ACCES DIFFICILE AUX JEUNES



Le directeur de Greenpeace intervient et explique que son association cherche à communiquer avec les jeunes en priorité pour les sensibiliser aux problèmes environnementaux.

Mais elle se heurte d'abord à un problème de moyens financiers : les éditeurs jeunesse, par peur d'absence de rentabilité d'un ouvrage au thème "sérieux", sont encore peu intéressés par les projets de livres sur l'écologie qu'elle pourrait proposer. Souris Verte constitue en ce sens un premier pas à poursuivre.

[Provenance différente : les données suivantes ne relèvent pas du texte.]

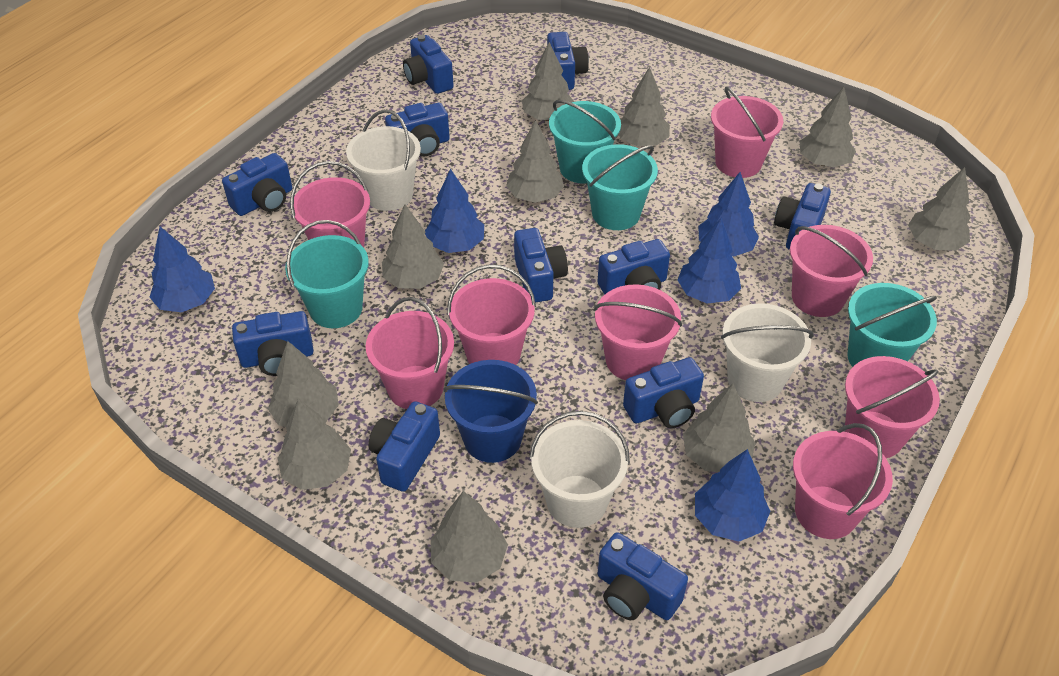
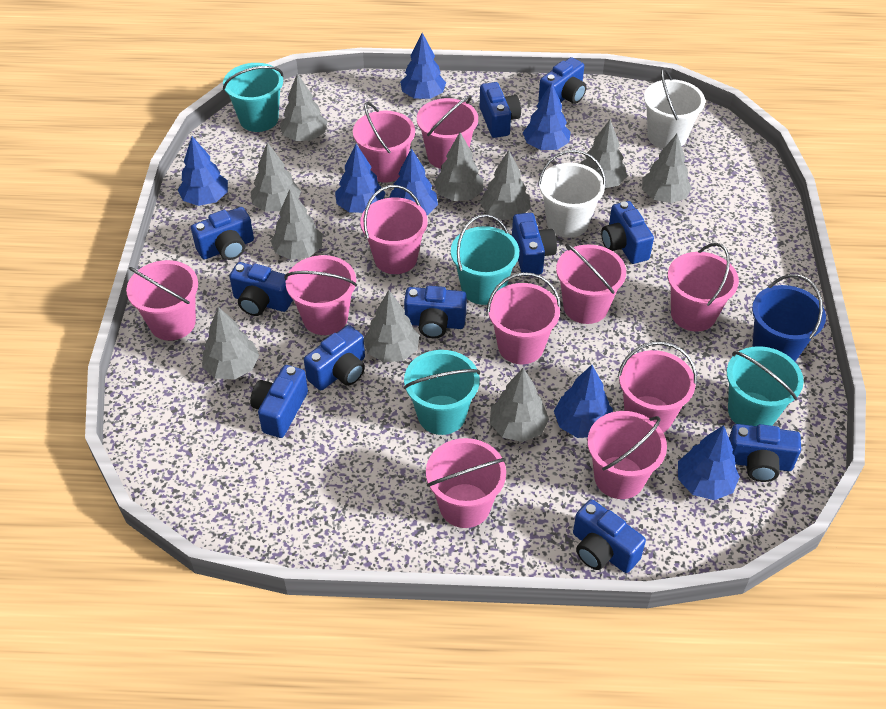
blue tree: [150,227,215,312] [425,169,484,253] [678,218,741,304] [695,449,770,542] [699,172,759,256] = 5 -> [178,136,228,206] [335,144,386,213] [389,148,438,215] [400,33,446,99] [523,83,571,150] [554,365,613,438] [678,425,740,500] = 7
pink bucket: [290,161,370,247] [366,297,454,409] [447,264,536,365] [594,284,682,380] [711,86,783,178] [790,225,873,317] [793,423,893,539] [845,356,940,458] = 8 -> [126,260,198,341] [284,255,357,335] [353,102,415,183] [360,185,428,274] [417,95,478,169] [426,438,506,528] [487,272,561,364] [556,244,626,324] [587,411,667,499] [618,341,697,433] [668,243,739,332] = 11
white bucket: [346,110,421,211] [529,411,630,528] [721,303,814,402] = 3 -> [538,150,606,238] [644,68,705,149] = 2

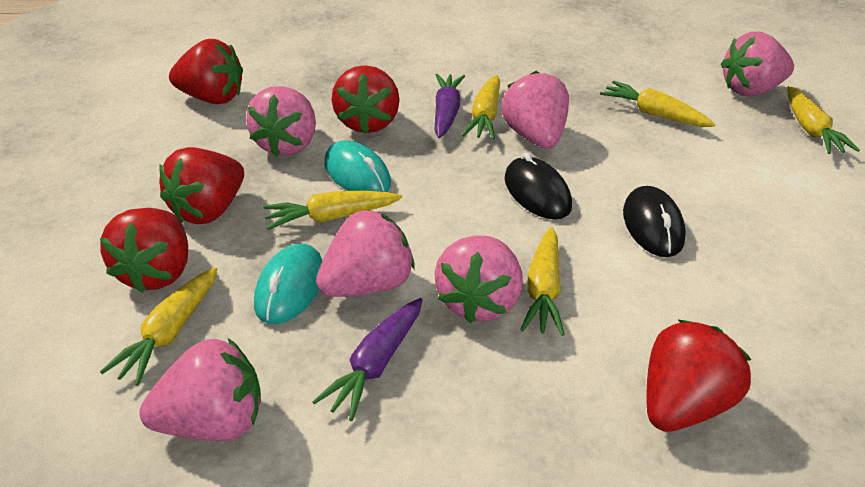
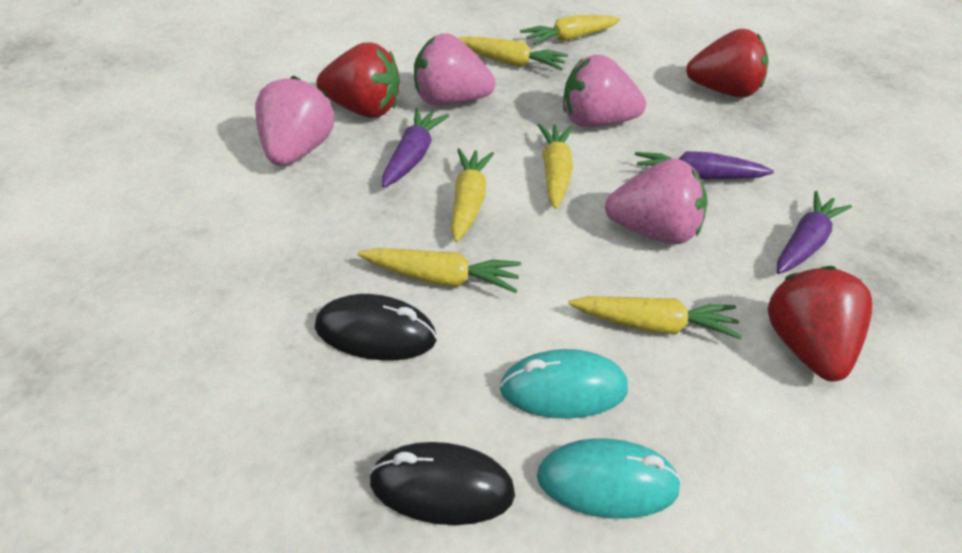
pink strawberry: [139,338,261,441] [246,86,316,157] [316,210,415,297] [434,235,523,323] [502,71,569,149] [721,32,794,96] = 6 -> [255,76,334,166] [414,34,496,106] [563,55,646,127] [605,159,708,245] = 4
purple carrot: [312,298,423,421] [434,74,465,138] = 2 -> [382,108,449,188] [635,151,774,179] [777,191,852,274] = 3
red strawberry: [100,208,188,293] [159,147,244,224] [169,39,243,104] [331,65,400,134] [647,320,751,432] = 5 -> [316,42,400,118] [686,29,769,98] [767,266,872,381] = 3

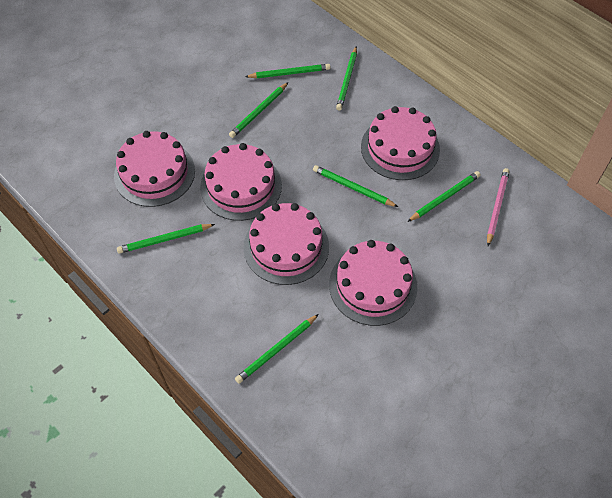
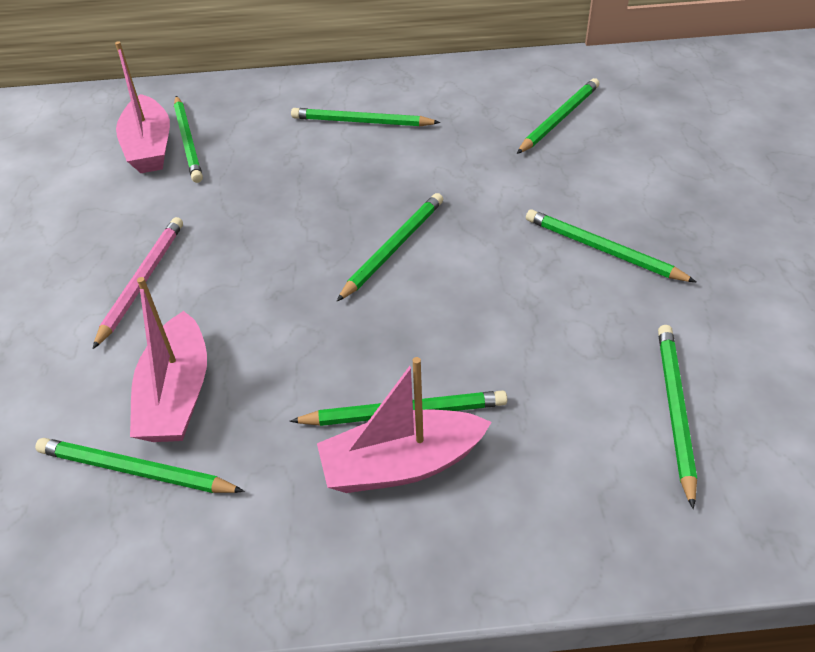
green pencil: [117,224,215,254] [229,83,288,138] [235,314,319,384] [245,64,331,78] [313,165,398,207] [336,47,357,110] [407,171,481,222] = 7 -> [35,438,244,493] [174,96,203,183] [290,390,507,426] [291,108,440,126] [336,193,443,302] [517,78,599,154] [526,209,696,282] [658,325,697,509] = 8
pink boat: none = 0 -> [115,41,170,173] [130,277,207,442] [317,357,492,493] = 3
pink cake: [114,131,195,207] [200,143,282,221] [243,203,329,285] [329,240,417,326] [361,106,440,180] = 5 -> none = 0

Elle rencontre ensuite un problème d'accès aux jeunes : pour être admis à faire une animation dans une école, un organisme doit être inscrit au registre de l'Education Nationale. Or, Greenpeace, association qui "sent le souffre" (Bruno Rebelle) n'a jamais réussi à y être inscrite. Mais de toute façon, Greenpeace privilégie l'action et la lutte : pourrait-elle faire face à toutes les demandes des écoles ? Si les besoins des professeurs devenaient importants, Greenpeace serait néanmoins tout à fait partante pour créer un service communication-jeunes en son sein.

Il n'empêche que ce sont aujourd'hui les lobbys industriels (l'EDF - Electricité De France -, l'INRA - Institut National de Recherche Agronomique -…) qui rentrent dans les établissements scolaires et distribuent des plaquettes, des brochures, des bandes dessinées... Ces documents sont de véritables publicités, orientées vers les intérêts de l'entreprise. Ils ne présentent pas les questions écologiques dans leur réalité et n'amènent l'enfant à aucune réflexion. Le directeur de Greenpeace insiste ainsi sur le manque d'ouvrages documentaires objectifs, et plus sérieux que les fictions, traitant de l'environnement.



DES ESPOIRS POUR LE FUTUR



Une directrice éditoriale de Syros Jeunesse, présente dans le public, prend pour finir la parole. Elle annonce la constitution d'un département Ecologie dans la maison d'édition, avec la création d'autres collections que Souris Verte. La collection Tante Agathe, mettant en scène avec humour une famille aux prises avec une agaçante tante écologiste, sortira ainsi en mars 2001. Elle s'adressera aux 8-9 ans. Un album, La Symphonie des baleines, vient juste d'être publié pour Noël. Le département Ecologie de Syros aura pour objectif principal d'élargir la gamme des ouvrages de la petite enfance jusqu'à l'adolescence incluse, ce qui semble manquer aujourd'hui.



Loïc Chauveau conclut le débat en rappelant l'importance, pour l'avenir de la planète, que les jeunes prennent l'habitude de gestes écologiques au quotidien, "comme on respire", c'est-à-dire sans y penser. Il s'agit là d'un devoir de responsabilité des adultes par rapport aux enfants. Tous les participants sont d'accord sur le fait que la littérature jeunesse a un rôle certain à jouer dans ce domaine, et qu'elle ne le remplit pas encore assez.